DIRECTIVE: Write out the material word for word, from its first line through the line containing "Jl. Desa Cipadung No.47 Kec.".

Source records
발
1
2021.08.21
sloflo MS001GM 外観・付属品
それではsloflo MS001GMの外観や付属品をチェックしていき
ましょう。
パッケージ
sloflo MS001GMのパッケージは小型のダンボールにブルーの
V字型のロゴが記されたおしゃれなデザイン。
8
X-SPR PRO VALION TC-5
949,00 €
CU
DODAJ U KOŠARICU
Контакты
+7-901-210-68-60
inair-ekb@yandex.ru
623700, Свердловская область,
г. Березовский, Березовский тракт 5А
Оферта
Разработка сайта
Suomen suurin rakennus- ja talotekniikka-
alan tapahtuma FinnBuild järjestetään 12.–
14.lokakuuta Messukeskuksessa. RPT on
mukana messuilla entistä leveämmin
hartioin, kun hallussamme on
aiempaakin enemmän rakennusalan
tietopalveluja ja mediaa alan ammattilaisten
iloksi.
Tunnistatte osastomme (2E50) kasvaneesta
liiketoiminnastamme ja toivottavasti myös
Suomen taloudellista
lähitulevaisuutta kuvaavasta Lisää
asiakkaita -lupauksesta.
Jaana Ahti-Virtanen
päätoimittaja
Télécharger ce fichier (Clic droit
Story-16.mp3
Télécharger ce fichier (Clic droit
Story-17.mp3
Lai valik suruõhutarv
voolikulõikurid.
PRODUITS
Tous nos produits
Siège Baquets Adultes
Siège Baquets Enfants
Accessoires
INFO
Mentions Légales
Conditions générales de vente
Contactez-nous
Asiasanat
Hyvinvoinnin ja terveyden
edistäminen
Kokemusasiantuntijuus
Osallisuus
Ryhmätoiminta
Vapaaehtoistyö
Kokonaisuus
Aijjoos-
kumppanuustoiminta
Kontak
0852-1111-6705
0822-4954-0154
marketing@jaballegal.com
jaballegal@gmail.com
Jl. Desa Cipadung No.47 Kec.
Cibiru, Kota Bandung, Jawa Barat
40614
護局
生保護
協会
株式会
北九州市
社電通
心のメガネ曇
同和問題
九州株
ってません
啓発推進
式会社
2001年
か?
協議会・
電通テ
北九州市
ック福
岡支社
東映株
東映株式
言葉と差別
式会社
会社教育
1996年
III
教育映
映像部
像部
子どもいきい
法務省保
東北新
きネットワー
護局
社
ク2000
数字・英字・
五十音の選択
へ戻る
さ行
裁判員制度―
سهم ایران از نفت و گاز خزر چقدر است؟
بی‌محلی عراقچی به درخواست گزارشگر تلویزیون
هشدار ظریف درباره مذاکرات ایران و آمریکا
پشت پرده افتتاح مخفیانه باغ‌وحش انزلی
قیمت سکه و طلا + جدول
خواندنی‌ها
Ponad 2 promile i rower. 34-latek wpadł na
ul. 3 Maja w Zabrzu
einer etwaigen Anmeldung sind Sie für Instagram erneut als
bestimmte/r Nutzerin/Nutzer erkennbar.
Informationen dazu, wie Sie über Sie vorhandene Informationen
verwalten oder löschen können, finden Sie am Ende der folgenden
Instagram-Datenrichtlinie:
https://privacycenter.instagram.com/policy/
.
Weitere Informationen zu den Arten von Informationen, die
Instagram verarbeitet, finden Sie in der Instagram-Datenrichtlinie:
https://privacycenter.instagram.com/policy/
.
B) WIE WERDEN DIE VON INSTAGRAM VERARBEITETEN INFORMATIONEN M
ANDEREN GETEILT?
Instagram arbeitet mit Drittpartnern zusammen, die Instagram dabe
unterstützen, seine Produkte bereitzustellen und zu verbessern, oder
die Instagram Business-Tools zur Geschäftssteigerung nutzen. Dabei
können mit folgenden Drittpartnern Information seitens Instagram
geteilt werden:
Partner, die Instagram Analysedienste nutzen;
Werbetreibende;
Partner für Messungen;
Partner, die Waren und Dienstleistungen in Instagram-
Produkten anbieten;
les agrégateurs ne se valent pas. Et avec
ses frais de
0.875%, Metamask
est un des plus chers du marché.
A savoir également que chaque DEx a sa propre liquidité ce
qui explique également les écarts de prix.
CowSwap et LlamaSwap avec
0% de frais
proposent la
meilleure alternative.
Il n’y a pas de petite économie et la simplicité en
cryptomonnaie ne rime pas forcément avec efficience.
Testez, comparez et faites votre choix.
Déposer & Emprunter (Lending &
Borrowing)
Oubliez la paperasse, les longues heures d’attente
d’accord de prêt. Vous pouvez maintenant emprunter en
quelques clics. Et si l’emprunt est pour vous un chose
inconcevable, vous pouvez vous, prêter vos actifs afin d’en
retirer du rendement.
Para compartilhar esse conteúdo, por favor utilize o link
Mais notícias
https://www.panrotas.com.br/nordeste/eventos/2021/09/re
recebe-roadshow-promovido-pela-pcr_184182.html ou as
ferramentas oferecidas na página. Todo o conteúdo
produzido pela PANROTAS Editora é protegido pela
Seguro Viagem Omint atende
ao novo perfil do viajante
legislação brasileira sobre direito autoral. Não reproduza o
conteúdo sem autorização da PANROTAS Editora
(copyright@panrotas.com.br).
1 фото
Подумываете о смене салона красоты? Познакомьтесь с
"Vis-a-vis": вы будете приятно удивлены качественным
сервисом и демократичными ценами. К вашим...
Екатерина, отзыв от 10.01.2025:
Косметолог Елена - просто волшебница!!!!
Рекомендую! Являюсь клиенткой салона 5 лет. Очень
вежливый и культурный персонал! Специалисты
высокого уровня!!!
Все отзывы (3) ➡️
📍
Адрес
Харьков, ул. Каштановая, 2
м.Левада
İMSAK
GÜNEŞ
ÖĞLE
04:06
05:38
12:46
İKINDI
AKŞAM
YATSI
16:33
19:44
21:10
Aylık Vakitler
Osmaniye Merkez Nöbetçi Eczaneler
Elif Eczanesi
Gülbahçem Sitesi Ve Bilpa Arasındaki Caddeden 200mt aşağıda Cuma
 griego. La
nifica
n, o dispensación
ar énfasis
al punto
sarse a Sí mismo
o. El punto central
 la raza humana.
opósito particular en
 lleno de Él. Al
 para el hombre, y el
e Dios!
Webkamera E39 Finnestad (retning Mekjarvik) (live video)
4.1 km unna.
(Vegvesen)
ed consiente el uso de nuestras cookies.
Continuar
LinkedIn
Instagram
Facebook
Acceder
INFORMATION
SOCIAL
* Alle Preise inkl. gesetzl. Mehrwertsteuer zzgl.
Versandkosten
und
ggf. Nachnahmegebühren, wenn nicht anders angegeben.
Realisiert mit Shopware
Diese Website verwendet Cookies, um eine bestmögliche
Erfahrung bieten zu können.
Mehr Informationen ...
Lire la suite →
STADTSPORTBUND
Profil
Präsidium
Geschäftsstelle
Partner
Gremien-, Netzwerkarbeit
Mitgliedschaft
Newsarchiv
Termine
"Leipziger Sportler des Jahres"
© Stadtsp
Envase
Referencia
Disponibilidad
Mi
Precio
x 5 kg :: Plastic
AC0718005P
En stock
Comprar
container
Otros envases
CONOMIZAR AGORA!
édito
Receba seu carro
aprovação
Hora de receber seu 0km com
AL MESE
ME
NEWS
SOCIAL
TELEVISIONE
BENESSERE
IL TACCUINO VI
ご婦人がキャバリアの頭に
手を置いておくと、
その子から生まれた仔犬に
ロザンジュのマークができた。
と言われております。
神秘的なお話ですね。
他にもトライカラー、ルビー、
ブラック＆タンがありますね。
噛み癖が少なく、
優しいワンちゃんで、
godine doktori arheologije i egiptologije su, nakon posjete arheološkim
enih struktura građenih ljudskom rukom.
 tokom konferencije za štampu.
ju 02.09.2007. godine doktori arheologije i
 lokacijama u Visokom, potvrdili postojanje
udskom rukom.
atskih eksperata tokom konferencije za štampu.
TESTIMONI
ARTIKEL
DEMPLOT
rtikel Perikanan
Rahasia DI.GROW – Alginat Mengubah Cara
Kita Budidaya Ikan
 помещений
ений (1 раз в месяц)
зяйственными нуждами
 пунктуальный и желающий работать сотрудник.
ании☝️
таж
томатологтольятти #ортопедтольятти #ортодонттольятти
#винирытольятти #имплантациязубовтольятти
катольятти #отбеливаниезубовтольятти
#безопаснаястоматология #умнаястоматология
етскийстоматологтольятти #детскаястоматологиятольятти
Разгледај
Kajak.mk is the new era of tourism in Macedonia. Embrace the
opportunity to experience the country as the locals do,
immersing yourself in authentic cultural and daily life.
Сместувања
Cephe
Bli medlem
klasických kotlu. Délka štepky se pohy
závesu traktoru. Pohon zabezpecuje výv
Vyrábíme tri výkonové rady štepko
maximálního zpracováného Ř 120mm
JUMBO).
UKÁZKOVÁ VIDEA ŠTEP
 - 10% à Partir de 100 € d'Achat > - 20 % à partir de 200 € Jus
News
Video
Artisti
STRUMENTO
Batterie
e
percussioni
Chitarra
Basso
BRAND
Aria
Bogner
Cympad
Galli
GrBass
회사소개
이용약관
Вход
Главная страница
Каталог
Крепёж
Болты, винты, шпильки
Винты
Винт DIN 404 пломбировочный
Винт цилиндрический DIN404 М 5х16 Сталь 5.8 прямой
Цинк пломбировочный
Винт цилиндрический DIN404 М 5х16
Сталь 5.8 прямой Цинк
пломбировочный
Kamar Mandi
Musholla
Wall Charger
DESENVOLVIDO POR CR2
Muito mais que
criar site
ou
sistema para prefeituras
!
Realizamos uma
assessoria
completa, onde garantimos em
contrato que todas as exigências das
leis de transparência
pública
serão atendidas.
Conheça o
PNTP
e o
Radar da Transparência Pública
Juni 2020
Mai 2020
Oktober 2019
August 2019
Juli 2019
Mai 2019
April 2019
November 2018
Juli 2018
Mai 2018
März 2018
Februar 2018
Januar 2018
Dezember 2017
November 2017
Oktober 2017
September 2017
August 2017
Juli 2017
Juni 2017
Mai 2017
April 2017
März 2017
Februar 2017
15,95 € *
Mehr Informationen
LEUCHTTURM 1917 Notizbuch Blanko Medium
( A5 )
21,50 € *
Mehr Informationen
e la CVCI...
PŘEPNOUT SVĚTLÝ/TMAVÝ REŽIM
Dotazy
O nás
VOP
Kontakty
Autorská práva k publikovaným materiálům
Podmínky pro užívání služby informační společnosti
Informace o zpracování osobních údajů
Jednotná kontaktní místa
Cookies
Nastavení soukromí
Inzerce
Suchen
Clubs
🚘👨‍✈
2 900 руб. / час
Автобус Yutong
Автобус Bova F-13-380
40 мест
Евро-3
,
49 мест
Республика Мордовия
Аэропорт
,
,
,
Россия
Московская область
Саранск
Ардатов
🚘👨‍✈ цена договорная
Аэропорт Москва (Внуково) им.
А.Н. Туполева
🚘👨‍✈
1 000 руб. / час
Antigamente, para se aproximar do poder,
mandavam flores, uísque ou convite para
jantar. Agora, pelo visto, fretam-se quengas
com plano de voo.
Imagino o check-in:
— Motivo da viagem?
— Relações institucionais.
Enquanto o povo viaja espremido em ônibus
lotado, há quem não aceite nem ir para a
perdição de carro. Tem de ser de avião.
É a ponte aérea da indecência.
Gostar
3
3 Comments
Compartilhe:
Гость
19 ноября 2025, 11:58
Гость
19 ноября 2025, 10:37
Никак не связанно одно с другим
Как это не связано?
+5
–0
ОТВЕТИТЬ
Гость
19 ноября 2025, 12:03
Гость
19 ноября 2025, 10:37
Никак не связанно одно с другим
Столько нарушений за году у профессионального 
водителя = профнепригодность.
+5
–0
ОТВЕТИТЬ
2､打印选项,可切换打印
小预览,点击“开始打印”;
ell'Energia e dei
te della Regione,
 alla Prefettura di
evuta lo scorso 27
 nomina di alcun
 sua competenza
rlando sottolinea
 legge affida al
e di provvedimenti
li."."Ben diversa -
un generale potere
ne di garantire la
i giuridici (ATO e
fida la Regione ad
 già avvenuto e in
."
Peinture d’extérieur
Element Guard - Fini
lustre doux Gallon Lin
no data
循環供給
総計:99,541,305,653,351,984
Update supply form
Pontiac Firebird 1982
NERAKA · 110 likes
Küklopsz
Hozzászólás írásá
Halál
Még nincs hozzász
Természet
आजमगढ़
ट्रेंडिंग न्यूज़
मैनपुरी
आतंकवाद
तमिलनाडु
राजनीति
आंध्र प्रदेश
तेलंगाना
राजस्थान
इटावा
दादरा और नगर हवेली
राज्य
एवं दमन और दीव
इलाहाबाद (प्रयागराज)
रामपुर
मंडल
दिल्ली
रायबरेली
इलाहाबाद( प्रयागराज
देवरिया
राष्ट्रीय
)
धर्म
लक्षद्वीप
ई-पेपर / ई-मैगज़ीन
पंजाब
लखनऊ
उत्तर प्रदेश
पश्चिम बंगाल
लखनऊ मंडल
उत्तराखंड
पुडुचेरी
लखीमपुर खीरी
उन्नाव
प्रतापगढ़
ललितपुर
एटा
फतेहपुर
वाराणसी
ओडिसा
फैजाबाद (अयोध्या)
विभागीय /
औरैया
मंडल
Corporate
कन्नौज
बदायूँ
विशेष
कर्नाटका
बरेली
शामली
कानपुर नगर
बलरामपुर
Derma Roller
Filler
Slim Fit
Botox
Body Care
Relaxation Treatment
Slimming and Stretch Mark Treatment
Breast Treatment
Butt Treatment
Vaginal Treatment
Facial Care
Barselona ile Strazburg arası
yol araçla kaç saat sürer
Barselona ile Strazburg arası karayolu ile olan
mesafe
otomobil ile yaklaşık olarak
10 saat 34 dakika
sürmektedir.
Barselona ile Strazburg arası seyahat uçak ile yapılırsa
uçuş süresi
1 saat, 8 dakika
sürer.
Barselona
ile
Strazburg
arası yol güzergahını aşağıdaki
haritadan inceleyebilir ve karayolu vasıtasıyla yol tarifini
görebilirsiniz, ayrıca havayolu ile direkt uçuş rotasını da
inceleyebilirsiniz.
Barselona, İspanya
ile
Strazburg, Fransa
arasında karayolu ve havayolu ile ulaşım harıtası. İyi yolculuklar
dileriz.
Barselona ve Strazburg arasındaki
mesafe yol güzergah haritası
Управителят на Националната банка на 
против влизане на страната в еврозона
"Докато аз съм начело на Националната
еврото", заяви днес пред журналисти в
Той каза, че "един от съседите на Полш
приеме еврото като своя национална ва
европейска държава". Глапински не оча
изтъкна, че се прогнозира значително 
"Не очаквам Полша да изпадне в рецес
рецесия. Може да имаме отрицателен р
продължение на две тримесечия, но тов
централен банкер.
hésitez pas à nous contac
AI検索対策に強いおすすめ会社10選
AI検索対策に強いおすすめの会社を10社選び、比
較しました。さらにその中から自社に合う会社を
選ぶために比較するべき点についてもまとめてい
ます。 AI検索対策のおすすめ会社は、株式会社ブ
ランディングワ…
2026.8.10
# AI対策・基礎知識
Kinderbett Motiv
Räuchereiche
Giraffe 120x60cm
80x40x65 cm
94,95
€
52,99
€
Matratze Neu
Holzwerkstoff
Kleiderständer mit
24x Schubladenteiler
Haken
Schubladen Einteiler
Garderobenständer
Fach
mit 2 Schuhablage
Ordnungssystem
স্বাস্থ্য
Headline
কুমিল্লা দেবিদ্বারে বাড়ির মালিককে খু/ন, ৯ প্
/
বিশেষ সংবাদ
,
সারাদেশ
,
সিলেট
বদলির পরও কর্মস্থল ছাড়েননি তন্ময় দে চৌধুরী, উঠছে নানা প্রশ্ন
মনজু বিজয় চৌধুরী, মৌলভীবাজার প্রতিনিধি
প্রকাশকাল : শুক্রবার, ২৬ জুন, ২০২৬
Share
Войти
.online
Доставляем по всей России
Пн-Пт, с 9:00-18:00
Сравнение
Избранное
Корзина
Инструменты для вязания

OUTPUT OF THE EXERCISE:
발
1
2021.08.21
sloflo MS001GM 外観・付属品
それではsloflo MS001GMの外観や付属品をチェックしていき
ましょう。
パッケージ
sloflo MS001GMのパッケージは小型のダンボールにブルーの
V字型のロゴが記されたおしゃれなデザイン。
8
X-SPR PRO VALION TC-5
949,00 €
CU
DODAJ U KOŠARICU
Контакты
+7-901-210-68-60
inair-ekb@yandex.ru
623700, Свердловская область,
г. Березовский, Березовский тракт 5А
Оферта
Разработка сайта
Suomen suurin rakennus- ja talotekniikka-
alan tapahtuma FinnBuild järjestetään 12.–
14.lokakuuta Messukeskuksessa. RPT on
mukana messuilla entistä leveämmin
hartioin, kun hallussamme on
aiempaakin enemmän rakennusalan
tietopalveluja ja mediaa alan ammattilaisten
iloksi.
Tunnistatte osastomme (2E50) kasvaneesta
liiketoiminnastamme ja toivottavasti myös
Suomen taloudellista
lähitulevaisuutta kuvaavasta Lisää
asiakkaita -lupauksesta.
Jaana Ahti-Virtanen
päätoimittaja
Télécharger ce fichier (Clic droit
Story-16.mp3
Télécharger ce fichier (Clic droit
Story-17.mp3
Lai valik suruõhutarv
voolikulõikurid.
PRODUITS
Tous nos produits
Siège Baquets Adultes
Siège Baquets Enfants
Accessoires
INFO
Mentions Légales
Conditions générales de vente
Contactez-nous
Asiasanat
Hyvinvoinnin ja terveyden
edistäminen
Kokemusasiantuntijuus
Osallisuus
Ryhmätoiminta
Vapaaehtoistyö
Kokonaisuus
Aijjoos-
kumppanuustoiminta
Kontak
0852-1111-6705
0822-4954-0154
marketing@jaballegal.com
jaballegal@gmail.com
Jl. Desa Cipadung No.47 Kec.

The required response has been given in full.